Segment Start: Recorded data

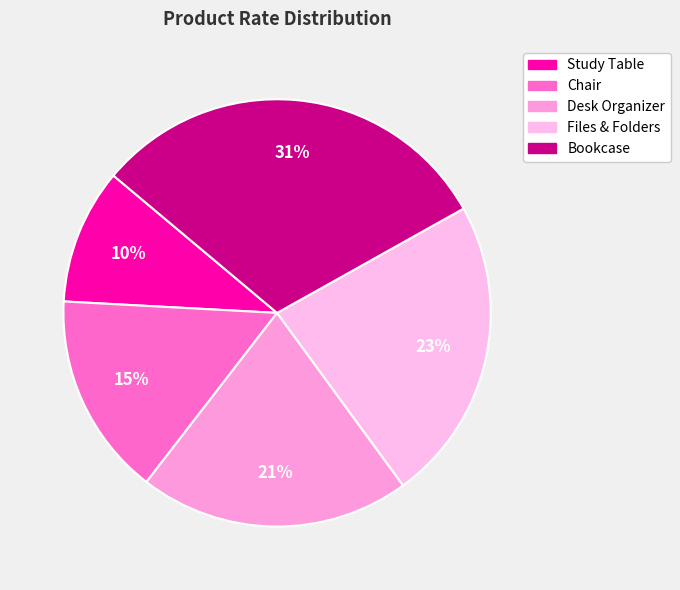

Does any single category account for the majority?

No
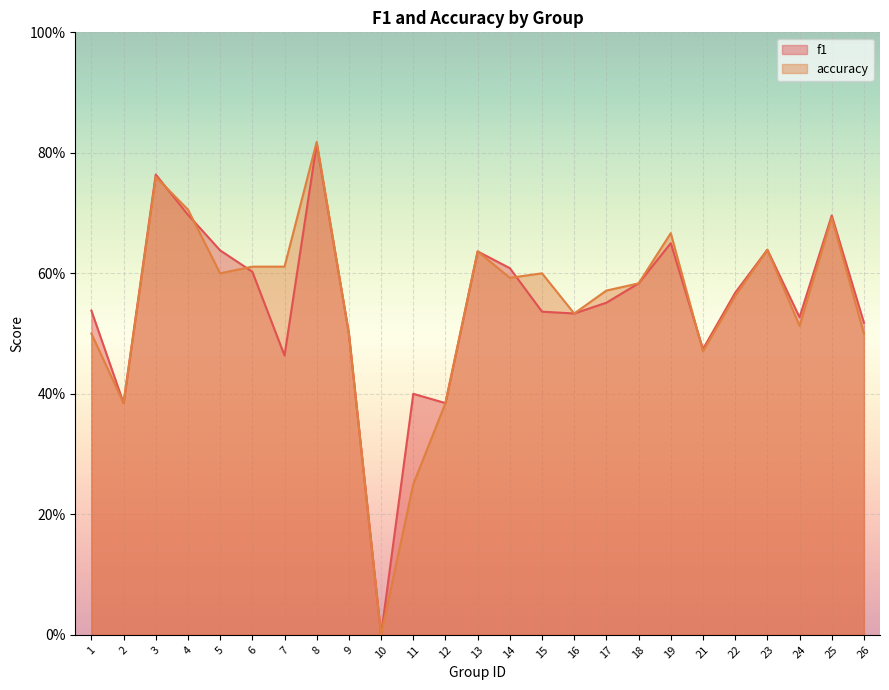

At how many categories does at least one series exceed 0?

24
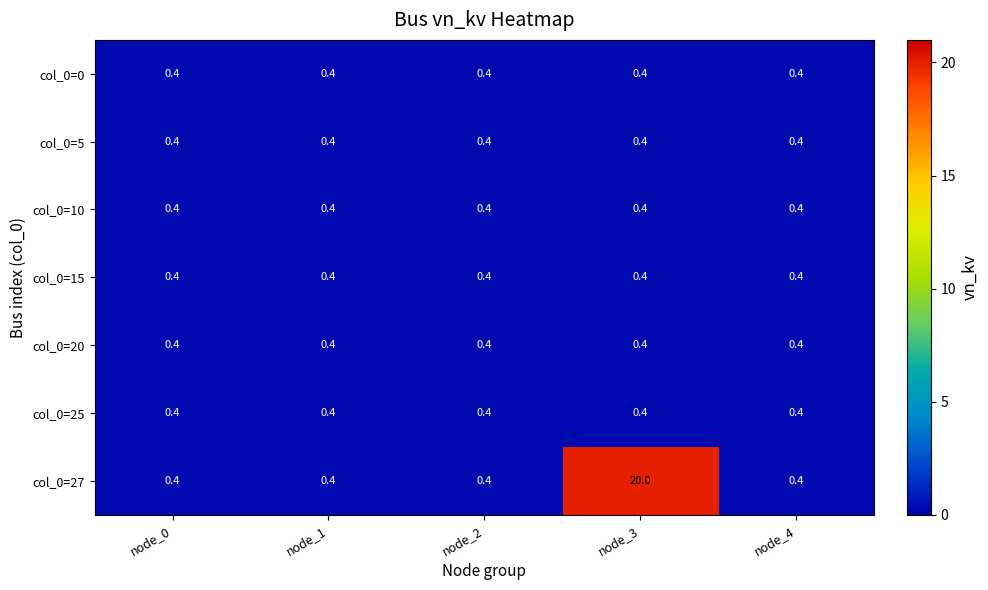

What is the minimum value shown in the chart?

0.4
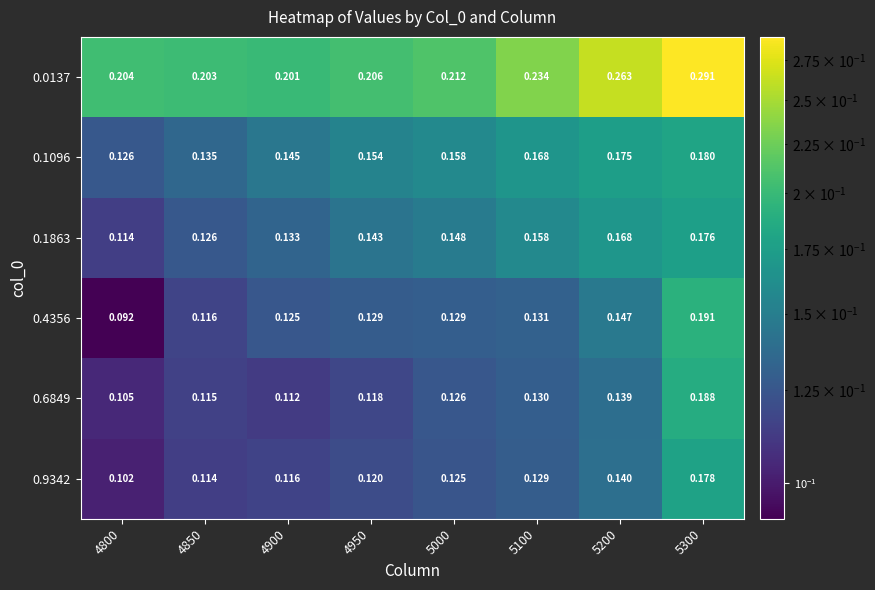

Is the value of 0.4356 at 5200 greater than the value of 0.1863 at 5100?

No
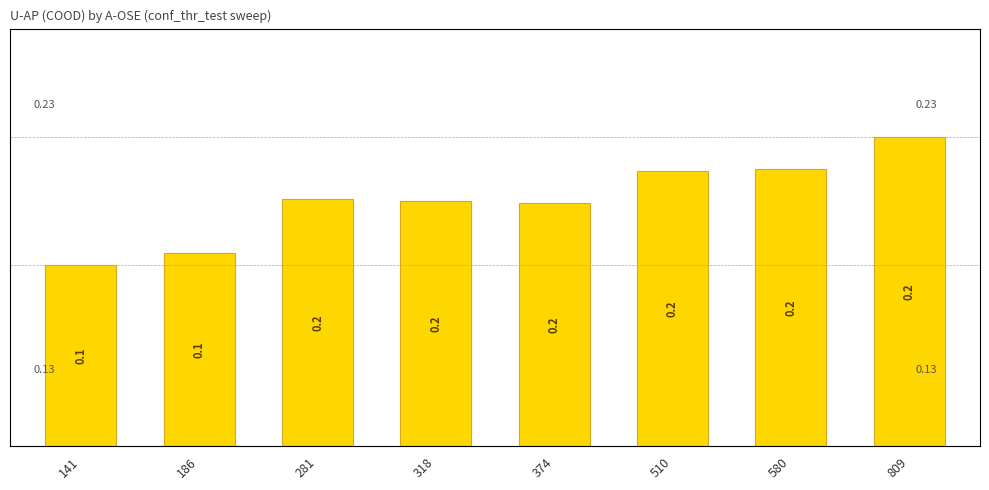

Reading left to right, what are all the values shown in this chart?

0.1	0.1	0.2	0.2	0.2	0.2	0.2	0.2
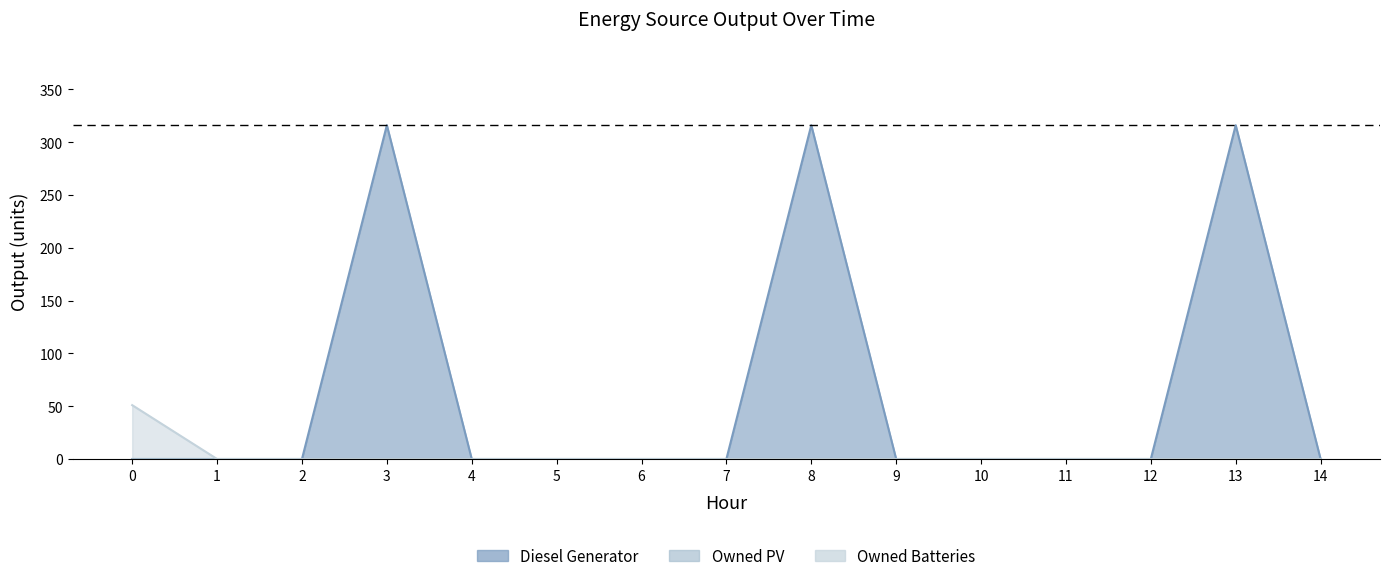

The Owned Batteries series shows 0 at 9. True or false?

True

Segment End: Recorded data

* _Directions_:
Copy out all of the items above word for word, omitting the pictures.

* _Answer to this task_:
Does any single category account for the majority?

No

At how many categories does at least one series exceed 0?

24

What is the minimum value shown in the chart?

0.4

Is the value of 0.4356 at 5200 greater than the value of 0.1863 at 5100?

No

Reading left to right, what are all the values shown in this chart?

0.1	0.1	0.2	0.2	0.2	0.2	0.2	0.2

The Owned Batteries series shows 0 at 9. True or false?

True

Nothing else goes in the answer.